Why Nations Fail: How to Cure a Nation’s Amnesia

On February 8th, 2025, Nobel-Prize-winning economist Daron Acemoglu published an essay in the Financial Times titled “The real threat to American prosperity”. In just a few paragraphs, he paints a grim picture of the United States in decline. Projecting less than a decade into the future, he describes an economy in stagnation, crippled by trade wars, massive federal debt, and unregulated monopolization. However, all these issues are overshadowed by a decades-long erosion of trust in innovation, investment, and democracy, as wealth inequality continues to climb. Despite this bleak prognosis, Acemoglu’s key point is not to predict doom but to emphasize one crucial fact: This was all avoidable.

If history teaches us anything, it is that all lessons are eventually forgotten. Speculative bubbles—stocks before the Great Depression, the dot-com boom in the 1990s, the housing crash in 2008, and the cryptocurrency surge now—inflate and pop in cycles. Regulations are implemented, only to be repealed decades later, allowing the same issues to resurface. Countries were underprepared for COVID-19 despite prior outbreaks such as SARS and Ebola. Tariffs deepened the Great Depression as nations retaliated and global trade collapsed, yet similar protectionist policies are being proposed again after half a century of globalization. The contribution of trade to US GDP has tripled since the 1920s, and producers in supply chains are no longer concentrated in the nation; but as the US has become more vulnerable to global retaliation, it has conflictingly forgotten the devastation it faced from protectionism a century prior. Why Nations Fail by Daron Acemoglu and James A. Robinson claims that certain institutions foster success, but after reading its case studies I noticed another theme: with forgetting comes failure.
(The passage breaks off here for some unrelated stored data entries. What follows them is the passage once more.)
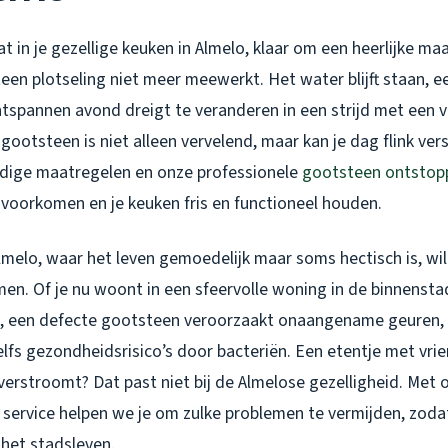
aat in je gezellige keuken in Almelo, klaar om een heerlijke maa
en plotseling niet meer meewerkt. Het water blijft staan, ee
ontspannen avond dreigt te veranderen in een strijd met een 
ootsteen is niet alleen vervelend, maar kan je dag flink ver
dige maatregelen en onze professionele
gootsteen ontstopp
oorkomen en je keuken fris en functioneel houden.
lmelo, waar het leven gemoedelijk maar soms hectisch is, wi
en. Of je nu woont in een sfeervolle woning in de binnenst
st, een defecte gootsteen veroorzaakt onaangename geuren,
lfs gezondheidsrisico’s door bacteriën. Een etentje met vri
erstroomt? Dat past niet bij de Almelose gezelligheid. Met 
 service helpen we je om zulke problemen te vermijden, zoda
 het stadsleven.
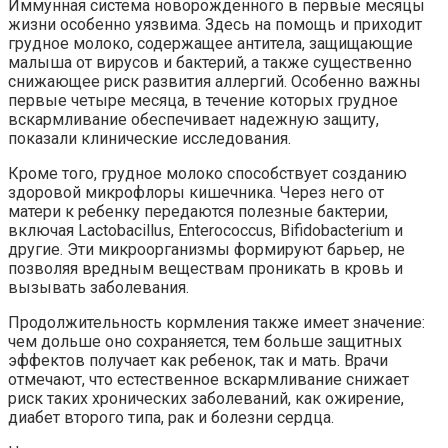
Иммунная система новорожденного в первые месяцы
жизни особенно уязвима. Здесь на помощь и приходит
грудное молоко, содержащее антитела, защищающие
малыша от вирусов и бактерий, а также существенно
снижающее риск развития аллергий. Особенно важны
первые четыре месяца, в течение которых грудное
вскармливание обеспечивает надежную защиту,
показали клинические исследования.
Кроме того, грудное молоко способствует созданию
здоровой микрофлоры кишечника. Через него от
матери к ребенку передаются полезные бактерии,
включая Lactobacillus, Enterococcus, Bifidobacterium и
другие. Эти микроорганизмы формируют барьер, не
позволяя вредным веществам проникать в кровь и
вызывать заболевания.
Продолжительность кормления также имеет значение:
чем дольше оно сохраняется, тем больше защитных
эффектов получает как ребенок, так и мать. Врачи
отмечают, что естественное вскармливание снижает
риск таких хронических заболеваний, как ожирение,
диабет второго типа, рак и болезни сердца.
The book itself is not explicitly about forgetfulness. Its core argument is that inclusive institutions—those that distribute political power, protect property rights and foster fair competition—lead to prosperity. Extractive institutions, by contrast, concentrate power among elites and stifle social mobility. Acemoglu and Robinson contend that nations fail when they adopt extractive institutions, often because they forget the inclusive institutions that brought them to power in the first place. Case in point: the authors’ analysis of Venice.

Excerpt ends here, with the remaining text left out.